Our good friend Jay Antani at CinemaWriter.com will help us keep up to date with recent reviews of films now playing in theaters. Jay is a graduate of West High School (Class of 1988) and the University of Wisconsin-Madison (Communication Arts). We’ve decided not to hold it against him that he now lives in Los Angeles. Madison readers might recall the recent Isthmus article on Jay’s self-publication efforts with his novel, The Leaving of Things.
Jay will be a contributor to the upcoming Madison Film Forum podcast; in his first episode I will explain to him why he is wrong about at least one of the following reviews. Follow the links for the complete reviews at CinemaWriter.com.
The Wolf of Wall Street»
The Wolf of Wall Street, the latest from that freewheeling observer of American crime, Martin Scorsese, can be viewed as a worthy companion piece to the director’s 1990 gangster saga, Goodfellas. Both movies deal with criminal underworlds–Goodfellas with the Italian mafia, Wolf of Wall Street with our financial world’s sub-culture of sleazy stock traders . . . Both Goodfellas and Wolf deal with the inner workings and relationships of crime syndicates and, running parallel to this, are themes of marriage, career, ambition and loyalties within their respective organizations. Watching these movies together gives you the sum total of Scorsese’s stylistic brilliance and his barbed social consciousness.
Inside Llewyn Davis»
I like movies whose plots meander. I like movies whose plots are non-existent, films that are more experimental in their narrative approach. But what’s most frustrating is when a movie loses sight of its thematic purpose, one that floats along, teasing the audience with suggestions of a bigger picture without delivering anything as bold and definitive. Inside Llewyn Davis is that kind of movie.
American Hustle»
By the end, more successful than any of the cons on-screen is the con Hustle plays on its audience, which has now sat through two hours of every ’70s hair and wardrobe cliche, an enjoyable but predictable 70s pop soundtrack and a camera that refuses to sit the hell still.

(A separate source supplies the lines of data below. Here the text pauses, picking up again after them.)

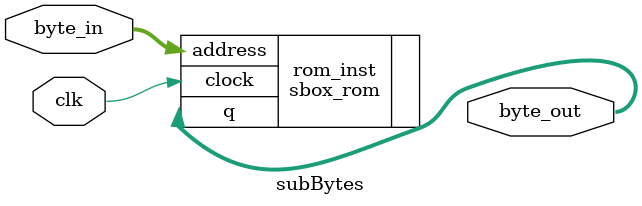
<source format=sv>
module subBytes (
    input logic clk,          // Señal de reloj
    input logic [7:0] byte_in, // Entrada de 8 bits (byte a sustituir)
    output logic [7:0] byte_out // Salida de 8 bits (resultado de la S-Box)
);

    // Instancia del módulo sbox_rom
    sbox_rom rom_inst (
        .address(byte_in),  // Entrada: dirección (el byte a buscar en la ROM)
        .q(byte_out),       // Salida: valor de la ROM (byte sustituido)
        .clock(clk)         // Señal de reloj para sincronización
    );

endmodule

</source>
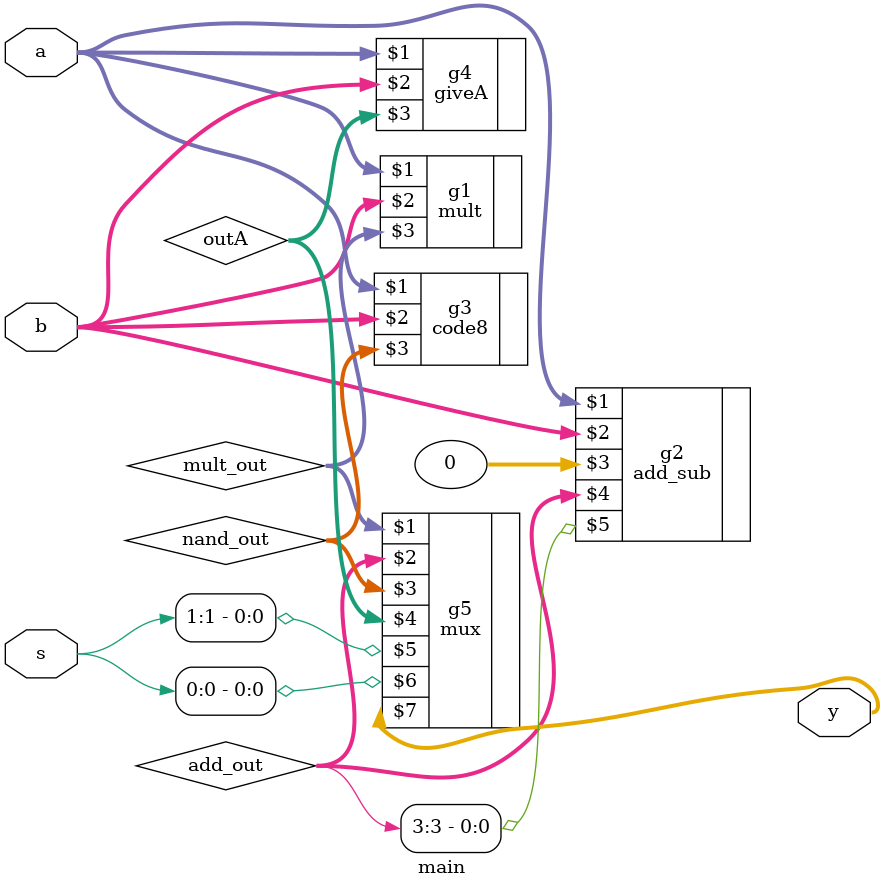
<source format=v>
`timescale 1ns / 1ps
module main(a,b,s,y);
input [1:0]a;
input [1:0]s;
input [1:0]b;
output [3:0]y;
wire [4:0]mult_out;
wire [3:0]add_out;
wire [1:0]nand_out;
wire [1:0]outA;
mult g1(a,b,mult_out);
add_sub g2(a,b,0,add_out,add_out[3]);
code8 g3(a,b,nand_out);
giveA g4(a,b,outA);
mux g5(mult_out,add_out,nand_out,outA,s[1],s[0],y);
endmodule
</source>
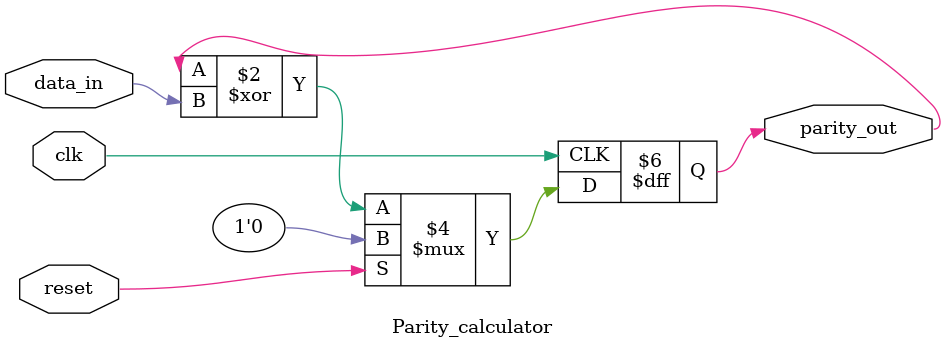
<source format=v>

module Parity_calculator ( 
    input wire data_in,
    input wire clk,
    input wire reset,
    output reg parity_out
);

    always @(posedge clk) begin
        if (reset) begin
            parity_out <= 1'b0; // Reset parity output
        end else  parity_out <= parity_out ^ data_in; // XOR all bits for even parity
    end

endmodule // Parity_calculator
</source>
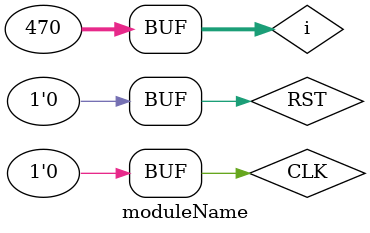
<source format=v>
module moduleName ();

reg CLK;
wire [31:0] OUT;
reg RST;
integer i;
SingleCpu SingleCpu1 (.CLK(CLK), .RST(RST), .OUT(OUT));

initial begin
    RST = 1;
    CLK = 0;
    #0.5;
    CLK = 1;
    #0.5;
    RST = 0;
    CLK = 0;
    #0.5;
    for(i=0; i<470; i=i+1) begin
        CLK = 1;
        #0.5;
        CLK = 0;
        #0.5;
    end


end
// iverilog -o test Vr_inst_mem.v SingleCpu.v SingleCpu_tb.v Vr_register_file.v SignedExtension.v Vr_data_mem.v Control.v ALUcontrol.v mux.v ALU.v Shift.v ALU_ADD.v PC.v ADD_4.v ANDGATE.v 

// always begin
//     #6 CLK=0;
//     #4 CLK=1;
// end

    
endmodule
</source>
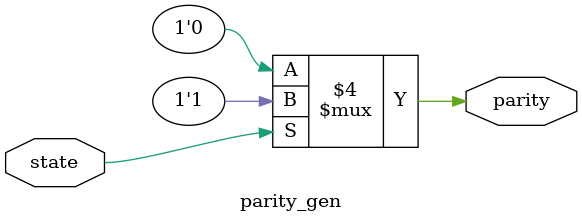
<source format=sv>
module moore_2state_parity_gen(
  input  clk,
  input  rst,
  input  in,
  output reg parity
);

  wire state, next_state;
  wire next_state_signal;

  // State Machine Module
  state_machine sm (
    .clk(clk),
    .rst(rst),
    .in(in),
    .next_state(next_state_signal),
    .state(state)
  );

  // Parity Generation Module
  parity_gen pg (
    .state(state),
    .parity(parity)
  );

  // Assign the next state to the output wire
  assign next_state = next_state_signal;

endmodule

// State Machine Submodule
module state_machine(
  input  clk,
  input  rst,
  input  in,
  output reg next_state,
  output reg state
);
  localparam EVEN = 1'b0,
             ODD  = 1'b1;

  always @(posedge clk or posedge rst) begin
    if (rst) state <= EVEN;
    else     state <= next_state;
  end

  always @* begin
    if (state == EVEN) begin
      if (in) next_state = ODD;
      else    next_state = EVEN;
    end
    else begin
      if (in) next_state = EVEN;
      else    next_state = ODD;
    end
  end
endmodule

// Parity Generation Submodule
module parity_gen(
  input state,
  output reg parity
);
  always @* begin
    if (state == 1'b1) parity = 1'b1; // ODD
    else               parity = 1'b0; // EVEN
  end
endmodule
</source>
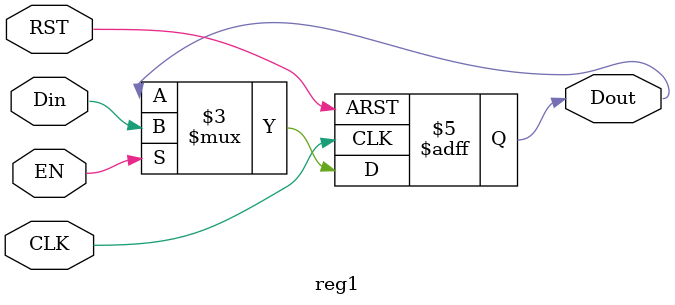
<source format=v>
`timescale 1ns / 1ps

module reg1(
    input Din,
    input EN,
    input CLK,
    input RST,
    output reg Dout
    );
    initial Dout <= 0;
    always @(posedge CLK or posedge RST) begin
        if (RST) Dout <= 0;
        else if (EN) Dout <= Din;
    end
endmodule

</source>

There’s hardly a shot in this film that doesn’t involve the camera flying into or away from a character’s face, presumably to accentuate their drug-addled, anxiety-ridden vortex; the style becomes so repetitious that it soon becomes a lampoon of Scorsese’s Goodfellas and After Hours (both better films by a long shot). Once you’ve untangled the film’s style, which over-wraps the story–exactly as Irving’s combover shrouds the lie underneath–you’ve got a hollow shell of an enterprise, filled only by the hot air of homage, gimmicks and throwbacks. As the end credits roll, you’ll be wondering what all the fuss was about.
Her»
It’s tempting to dismiss this mopey techno-romance as just another spin through the solipsistic post-hipster universe of Spike Jonze, but Her is just too prescient about how humanity’s dependence on technology will escalate to include our total emotional well-being, too well-acted and, finally, too wise and gentle in its prescription for the survival of human interrelationships for any trash talk. While its limited characters can make Her a long slog, Jonze’s observations about the sad, misguided intersection of humanity and technology won me over.